**PROBLÈMES À RÉSOUDRE**
1. D'après l'extrait consacré à Ruwen Ogien, dans quel journal Cécile Daumas a-t-elle publié son portrait de ce philosophe ?
2. Reproduisez à l'identique le passage de l'extrait consacré à Ruwen Ogien qui va de « Il est en revanche » jusqu'à « sur Ruwen Ogien. ».

**EXTRAIT DE PAGE**
++++++
Actions sur le document

Un radical doux, ça existe

Justice au singulier - philippe.bilger, 19/04/2013

Dorénavant, je lirais autrement les entretiens avec Ruwen Ogien et ce farfelu mais dur, cet humaniste mais révolutionnaire, ce tolérant absolutiste, restera dans un coin de ma tête. Ce si doux radical.

Lire l'article...

Le genre du portrait est un art difficile. Le modèle n'est jamais vraiment content : il se reconnaît sans se reconnaître et a tendance à juger inexacte, tendancieuse ou maligne l'interprétation de ses réponses au questionnement du journaliste. Sous la plume d'Anne Fulda, le Figaro a bien voulu m'en consacrer un.

Il est en revanche des portraits éclairants et pleins d'empathie qui vous font aimer une personnalité dont on ne raffolait pas. Dans Libération, Cécile Daumas a changé sensiblement mon point de vue sur Ruwen Ogien.

Pourtant, toutes les positions de ce philosophe tranquille, lunaire et extrémiste sur le plan social et politique me hérissaient l'esprit. Je ne suis pas devenu un partisan, encore moins un inconditionnel mais j'avoue que la découverte de ce radical doux, proposée avec finesse et bienveillance, me conduit à regarder différemment ses provocations sereinement assénées. Elles titillent, surprennent, irritent, stimulent.

Par certains côtés, je devine une familiarité forte entre lui et Raoul Vaneigem qui, pour la liberté d'expression, a adopté une approche similaire : tout peut être dit sauf ce qui conduit directement à des actes délictuels, ou bien sûr criminels.
++++++
(Extraits du jeu de données)

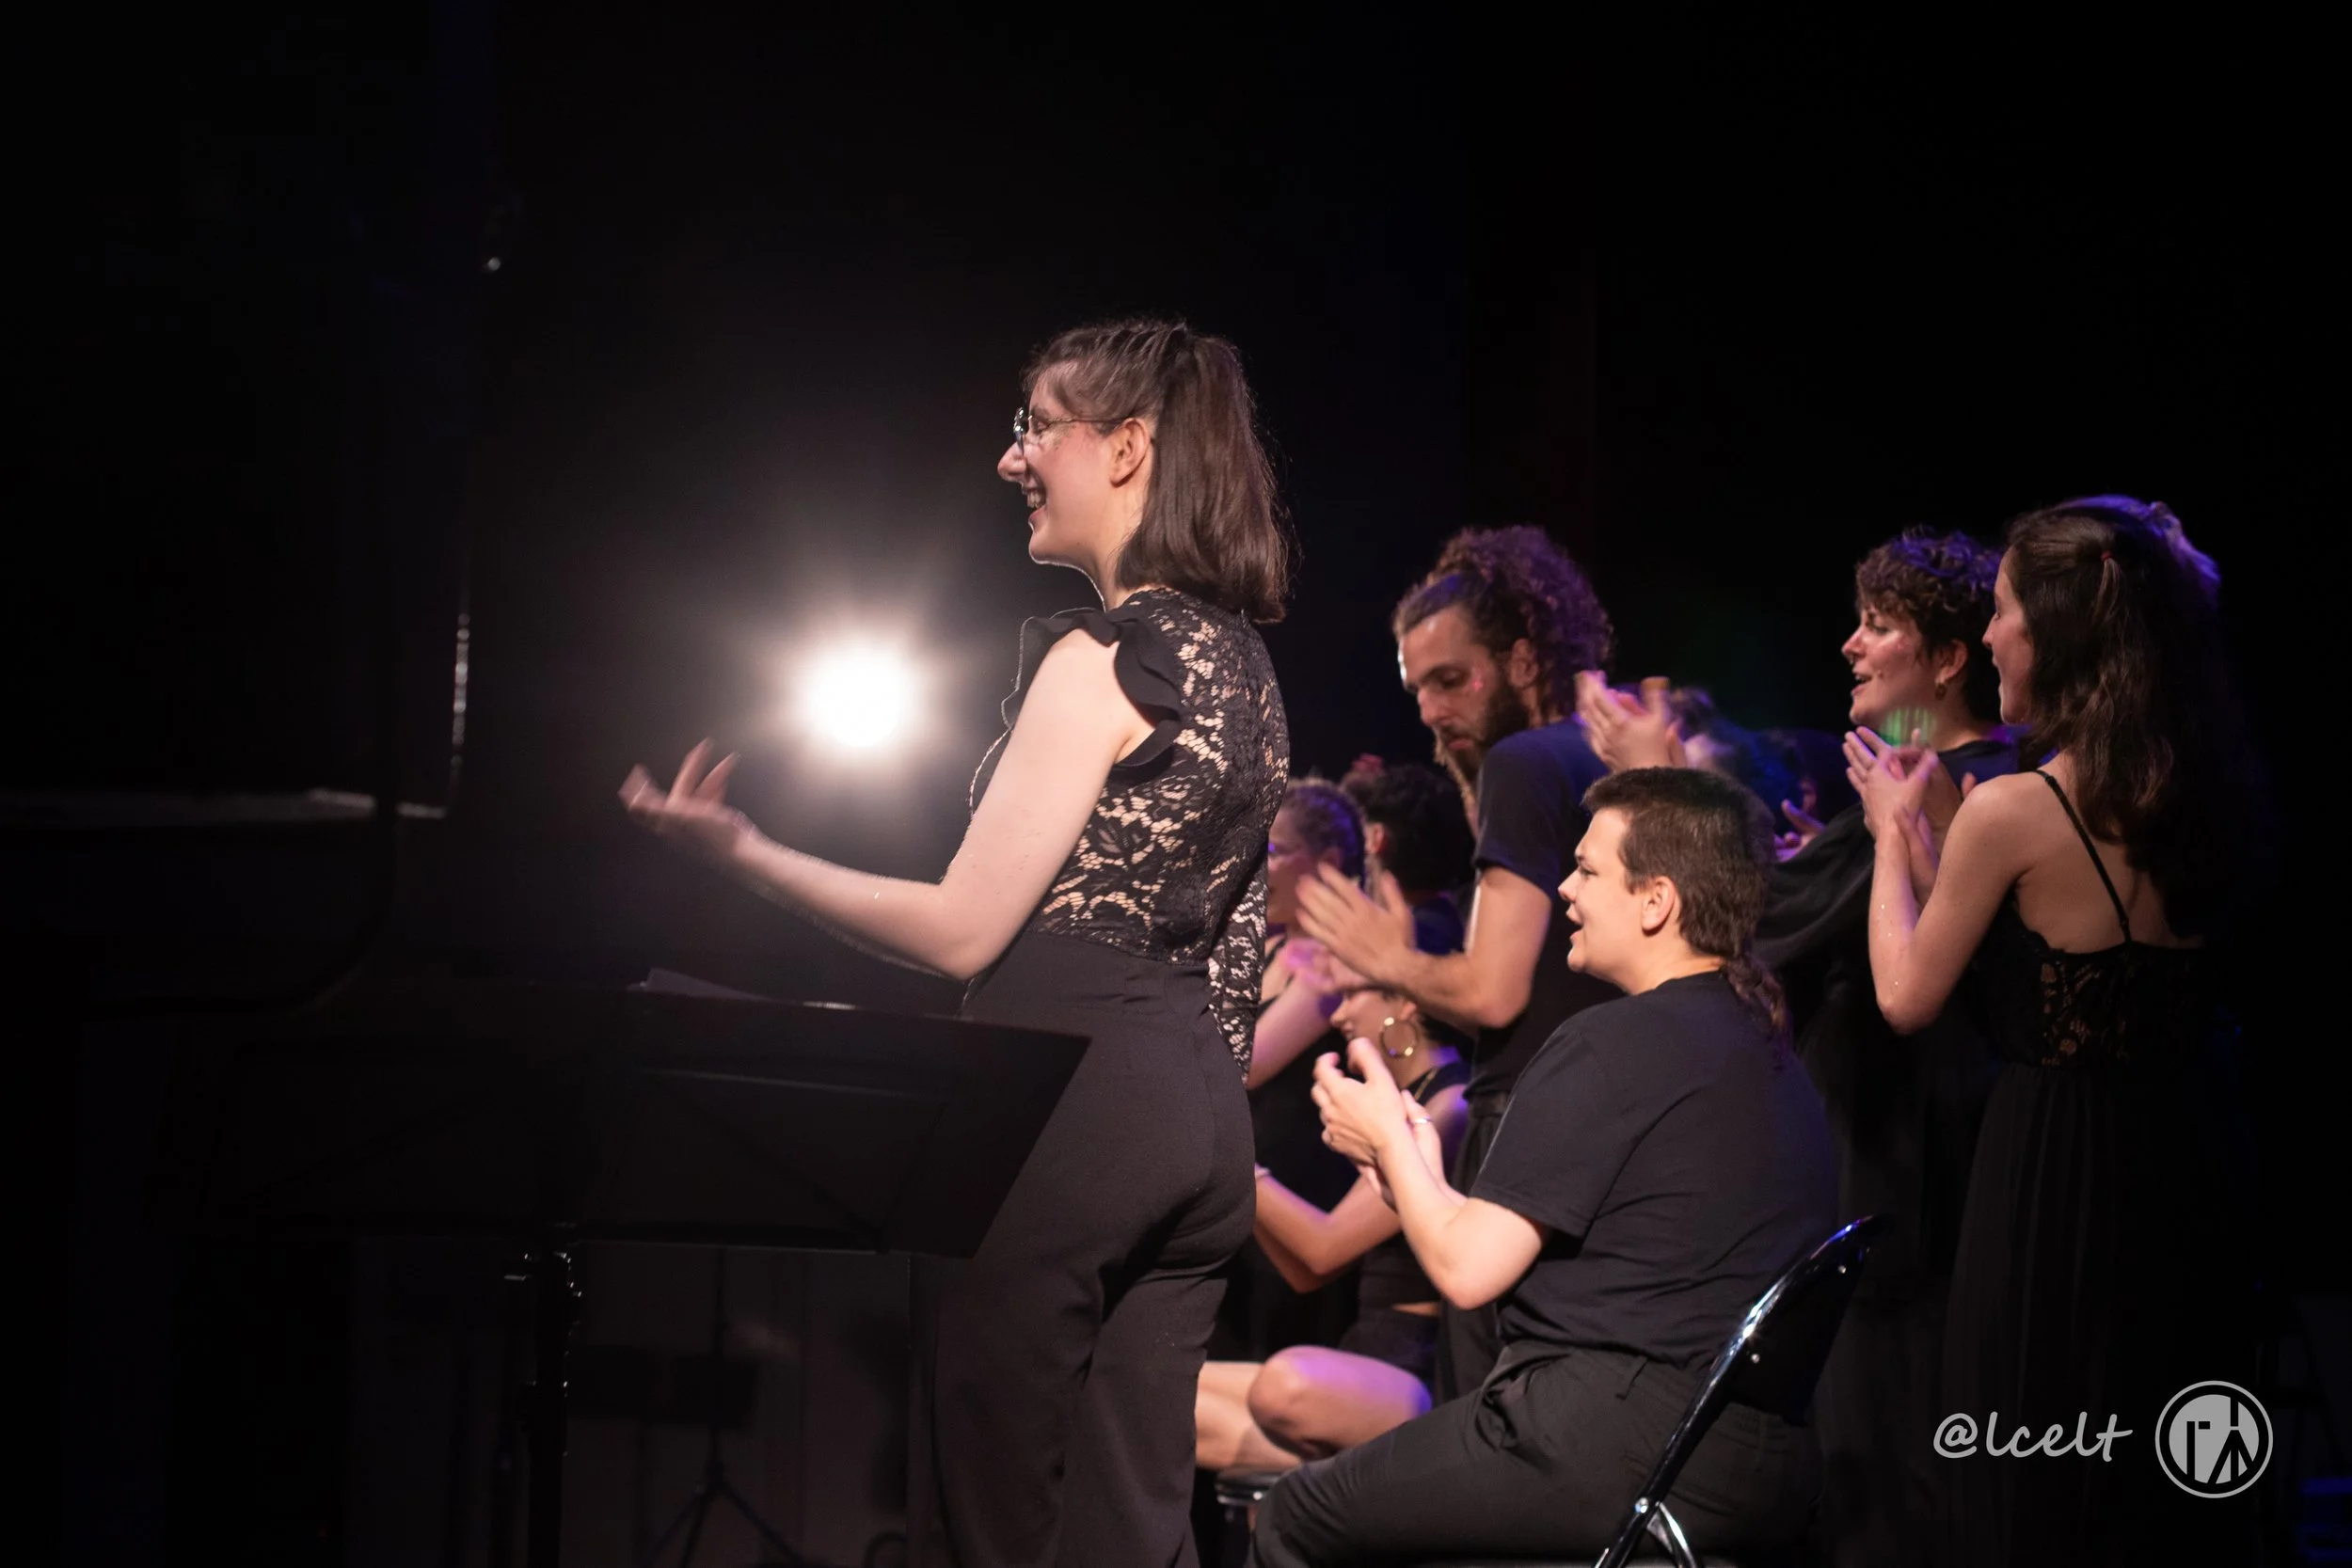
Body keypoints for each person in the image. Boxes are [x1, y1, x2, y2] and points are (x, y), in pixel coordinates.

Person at [620, 317, 1291, 1568]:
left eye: (1038, 423)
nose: (1009, 457)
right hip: (1199, 1112)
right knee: (1133, 1529)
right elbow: (1238, 954)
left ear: (1128, 447)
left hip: (1071, 1092)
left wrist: (742, 853)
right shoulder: (1241, 665)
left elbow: (965, 925)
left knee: (992, 1517)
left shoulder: (1104, 657)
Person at [1250, 768, 1837, 1565]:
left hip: (1604, 1440)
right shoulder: (1772, 1051)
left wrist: (1391, 1136)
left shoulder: (1614, 1041)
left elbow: (1465, 1272)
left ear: (1656, 900)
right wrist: (1412, 1162)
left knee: (1295, 1513)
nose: (1564, 887)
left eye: (1590, 870)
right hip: (1747, 1458)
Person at [1847, 497, 2262, 1566]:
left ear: (2058, 631)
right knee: (2161, 1473)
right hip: (2188, 1155)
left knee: (2035, 1460)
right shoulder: (2210, 792)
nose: (1987, 636)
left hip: (2052, 1169)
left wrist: (1894, 835)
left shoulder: (2015, 808)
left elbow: (1906, 995)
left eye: (1999, 610)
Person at [1295, 526, 1620, 1399]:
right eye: (1418, 691)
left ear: (1522, 658)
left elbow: (1490, 989)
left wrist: (1387, 958)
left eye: (1451, 680)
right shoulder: (1603, 754)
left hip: (1527, 1143)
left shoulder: (1524, 762)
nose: (1433, 712)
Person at [1197, 974, 1470, 1472]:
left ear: (1407, 1000)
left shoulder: (1448, 1107)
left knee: (1285, 1386)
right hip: (1366, 1345)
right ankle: (1323, 1482)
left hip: (1416, 1361)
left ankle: (1326, 1483)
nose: (1338, 1015)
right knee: (1154, 1389)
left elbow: (1325, 1247)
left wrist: (1227, 1150)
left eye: (1352, 994)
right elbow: (1309, 1272)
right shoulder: (1409, 1102)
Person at [1217, 780, 1375, 1368]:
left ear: (1329, 863)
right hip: (1242, 1206)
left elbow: (1245, 1063)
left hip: (1298, 1199)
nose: (1259, 863)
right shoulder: (1269, 949)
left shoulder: (1338, 959)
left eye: (1276, 849)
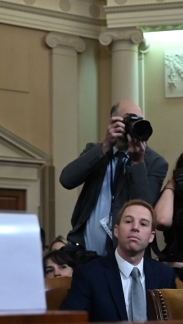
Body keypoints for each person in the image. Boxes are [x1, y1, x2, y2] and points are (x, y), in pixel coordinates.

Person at [59, 101, 168, 256]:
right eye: (129, 119)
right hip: (85, 252)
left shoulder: (155, 162)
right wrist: (105, 145)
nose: (133, 124)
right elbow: (67, 180)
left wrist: (137, 163)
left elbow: (145, 207)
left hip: (126, 255)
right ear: (113, 122)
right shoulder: (97, 151)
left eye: (138, 120)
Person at [60, 200, 176, 322]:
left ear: (151, 237)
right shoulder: (89, 274)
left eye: (143, 224)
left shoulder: (165, 275)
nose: (135, 227)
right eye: (128, 221)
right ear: (116, 230)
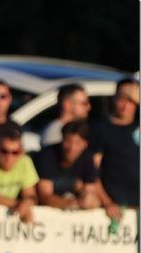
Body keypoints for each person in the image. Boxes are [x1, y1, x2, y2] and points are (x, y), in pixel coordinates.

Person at [91, 78, 140, 219]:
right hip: (114, 208)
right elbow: (92, 171)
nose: (125, 106)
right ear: (114, 99)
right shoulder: (101, 129)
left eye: (131, 100)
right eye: (122, 99)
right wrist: (107, 202)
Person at [0, 128, 39, 223]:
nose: (9, 157)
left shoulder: (25, 162)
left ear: (21, 153)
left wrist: (27, 203)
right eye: (4, 151)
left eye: (15, 152)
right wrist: (21, 204)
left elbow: (30, 194)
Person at [35, 120, 101, 210]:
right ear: (62, 140)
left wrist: (84, 195)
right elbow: (45, 197)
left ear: (85, 144)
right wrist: (76, 203)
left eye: (77, 143)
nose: (72, 148)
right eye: (68, 141)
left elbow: (91, 196)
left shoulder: (87, 158)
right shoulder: (47, 155)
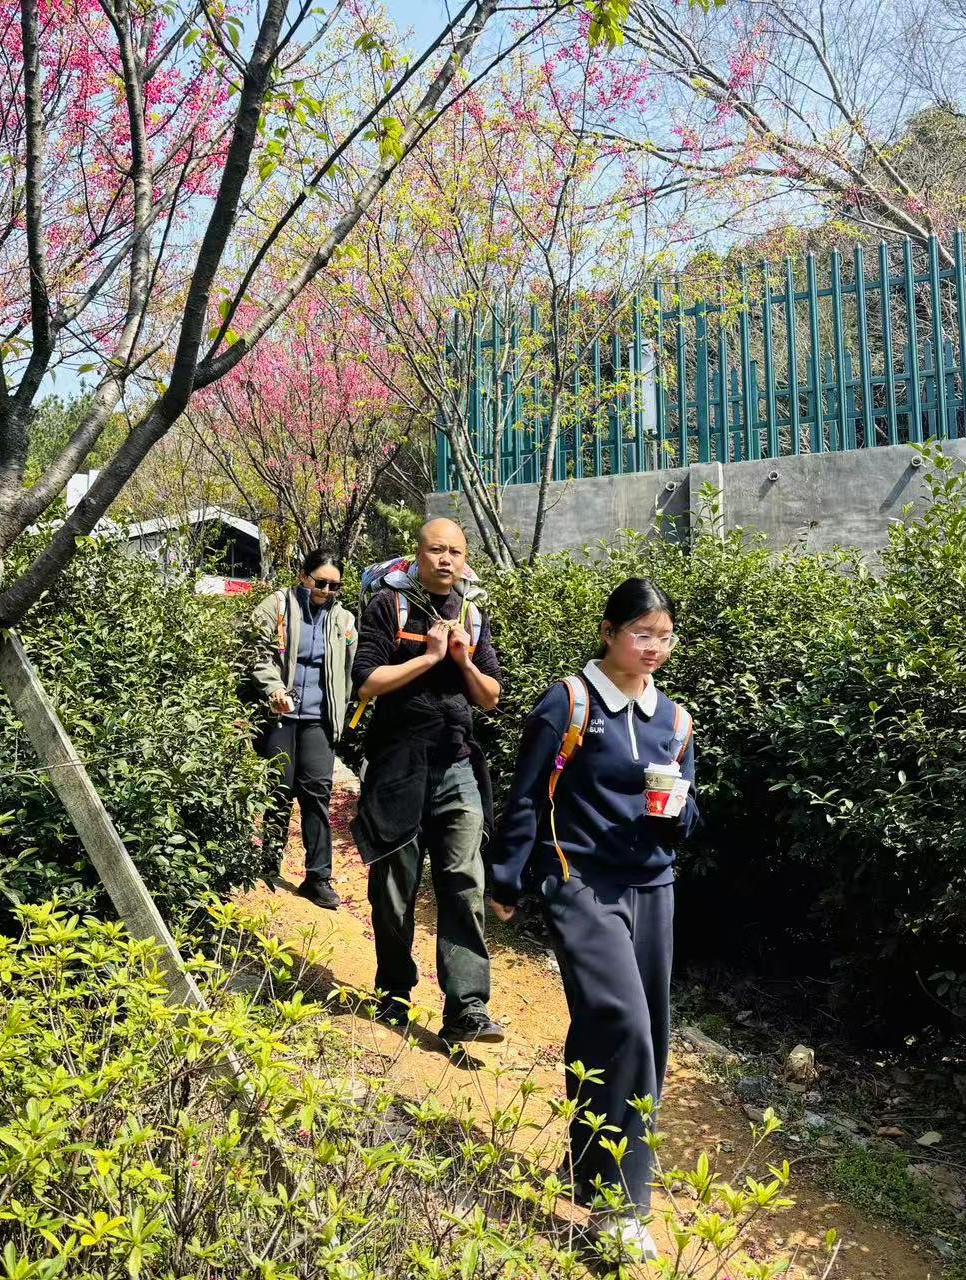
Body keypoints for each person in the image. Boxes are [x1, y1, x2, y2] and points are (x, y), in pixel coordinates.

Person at [487, 578, 699, 1260]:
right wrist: (506, 877)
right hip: (579, 881)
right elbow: (527, 794)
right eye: (642, 634)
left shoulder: (675, 720)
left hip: (652, 885)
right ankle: (618, 1210)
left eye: (664, 636)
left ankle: (589, 1157)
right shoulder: (570, 702)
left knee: (644, 1036)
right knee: (623, 1023)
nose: (654, 647)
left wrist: (675, 813)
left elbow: (689, 813)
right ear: (608, 632)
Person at [351, 518, 505, 1045]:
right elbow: (367, 681)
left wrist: (462, 662)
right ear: (418, 554)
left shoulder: (472, 614)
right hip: (397, 764)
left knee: (464, 881)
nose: (446, 560)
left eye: (455, 552)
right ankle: (394, 989)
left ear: (465, 559)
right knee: (394, 889)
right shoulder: (388, 606)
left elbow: (491, 696)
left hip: (457, 764)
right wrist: (429, 658)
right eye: (437, 550)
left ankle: (468, 1008)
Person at [249, 549, 358, 910]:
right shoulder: (277, 606)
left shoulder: (343, 620)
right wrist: (273, 688)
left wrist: (344, 708)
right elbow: (256, 653)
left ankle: (318, 877)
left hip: (319, 720)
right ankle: (268, 864)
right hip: (279, 716)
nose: (327, 590)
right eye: (320, 582)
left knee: (317, 795)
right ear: (303, 576)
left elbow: (351, 668)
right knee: (278, 789)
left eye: (334, 585)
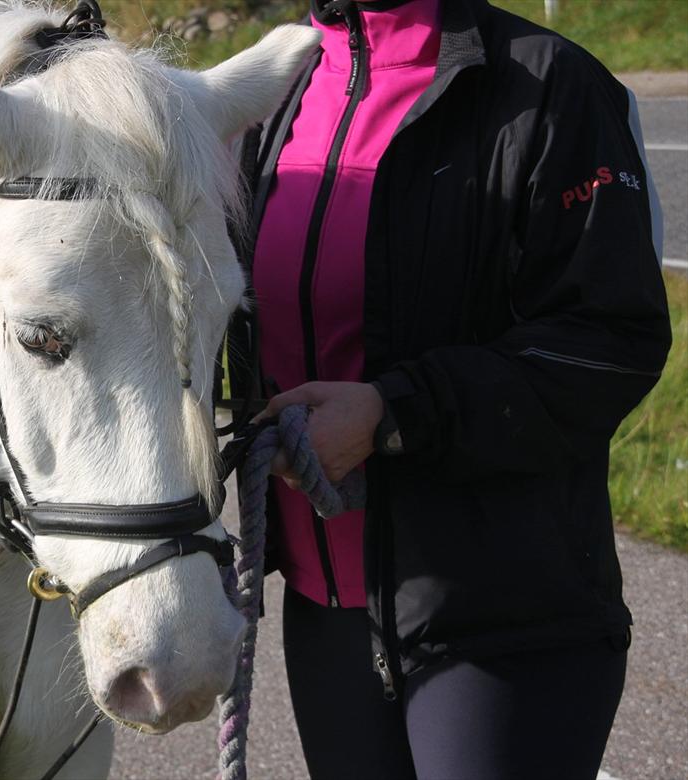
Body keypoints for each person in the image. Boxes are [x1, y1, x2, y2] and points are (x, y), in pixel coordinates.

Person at [236, 0, 671, 776]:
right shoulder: (280, 91)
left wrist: (391, 412)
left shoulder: (550, 84)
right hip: (327, 612)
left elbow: (612, 341)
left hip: (502, 622)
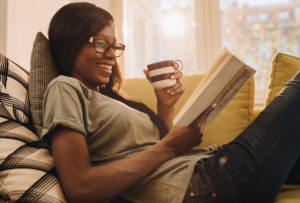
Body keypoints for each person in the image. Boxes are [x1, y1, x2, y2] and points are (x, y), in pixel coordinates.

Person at [41, 2, 300, 203]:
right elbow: (79, 187)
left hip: (208, 168)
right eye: (100, 44)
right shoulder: (64, 88)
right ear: (70, 41)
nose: (111, 55)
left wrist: (164, 106)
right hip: (205, 183)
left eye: (114, 46)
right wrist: (169, 147)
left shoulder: (108, 98)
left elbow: (151, 150)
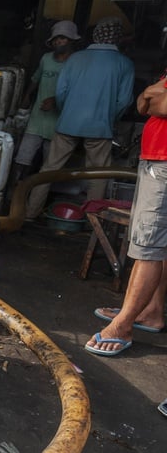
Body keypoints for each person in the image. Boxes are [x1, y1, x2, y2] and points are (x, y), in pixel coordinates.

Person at [85, 77, 167, 357]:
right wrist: (150, 96)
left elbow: (158, 102)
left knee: (148, 246)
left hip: (164, 163)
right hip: (157, 158)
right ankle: (151, 311)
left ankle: (123, 325)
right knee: (158, 244)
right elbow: (145, 103)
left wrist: (152, 97)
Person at [24, 17, 135, 220]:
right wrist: (109, 118)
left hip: (68, 123)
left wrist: (68, 111)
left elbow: (61, 92)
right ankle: (92, 221)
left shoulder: (75, 58)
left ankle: (29, 213)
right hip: (100, 127)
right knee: (98, 176)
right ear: (117, 39)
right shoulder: (124, 64)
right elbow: (124, 101)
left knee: (48, 169)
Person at [12, 20, 81, 184]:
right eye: (56, 39)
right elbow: (35, 79)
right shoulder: (46, 59)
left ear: (71, 41)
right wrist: (26, 97)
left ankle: (36, 199)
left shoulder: (77, 63)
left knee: (48, 168)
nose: (58, 42)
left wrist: (56, 101)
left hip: (59, 123)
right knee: (22, 159)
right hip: (37, 118)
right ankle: (13, 194)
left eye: (63, 38)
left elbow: (78, 92)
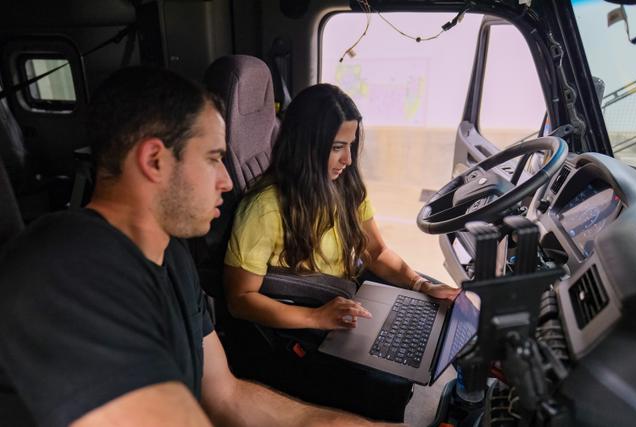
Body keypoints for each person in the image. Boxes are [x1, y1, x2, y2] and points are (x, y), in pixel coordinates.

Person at [0, 67, 398, 427]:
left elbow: (227, 397)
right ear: (154, 160)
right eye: (213, 159)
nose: (227, 181)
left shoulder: (170, 257)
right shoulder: (64, 269)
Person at [223, 83, 459, 420]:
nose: (348, 160)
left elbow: (376, 252)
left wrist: (421, 285)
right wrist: (316, 317)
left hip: (342, 302)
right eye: (337, 148)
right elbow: (240, 299)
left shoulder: (347, 189)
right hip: (298, 326)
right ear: (307, 146)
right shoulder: (265, 209)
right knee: (389, 382)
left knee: (428, 326)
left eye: (350, 146)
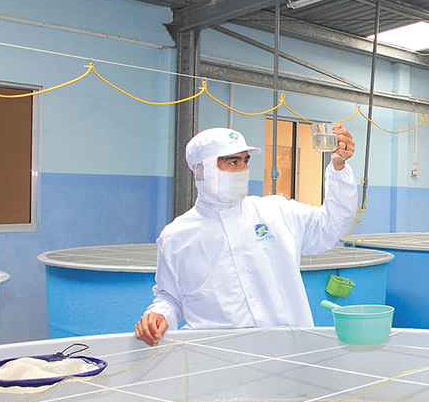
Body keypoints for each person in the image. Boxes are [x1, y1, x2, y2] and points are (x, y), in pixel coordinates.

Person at [134, 123, 358, 345]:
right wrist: (160, 315)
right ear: (202, 170)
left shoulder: (276, 212)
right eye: (232, 161)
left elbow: (330, 225)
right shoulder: (177, 236)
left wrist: (338, 168)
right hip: (218, 357)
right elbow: (171, 297)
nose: (242, 169)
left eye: (245, 160)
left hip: (287, 351)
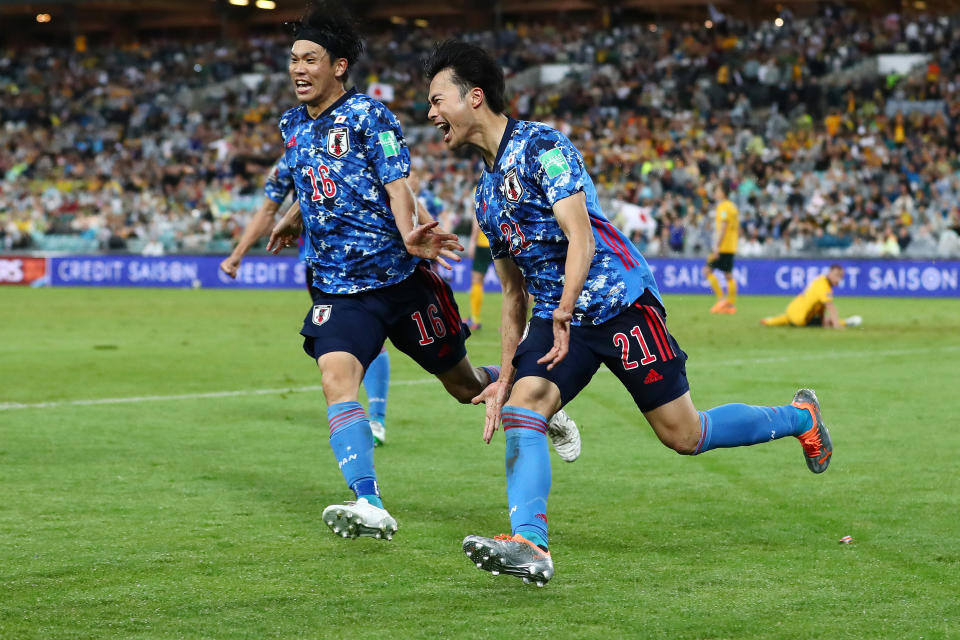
++++++
**PROBLÈMES RÉSOLUS**
1. Dans Libération.

2.
Il est en revanche des portraits éclairants et pleins d'empathie qui vous font aimer une personnalité dont on ne raffolait pas. Dans Libération, Cécile Daumas a changé sensiblement mon point de vue sur Ruwen Ogien.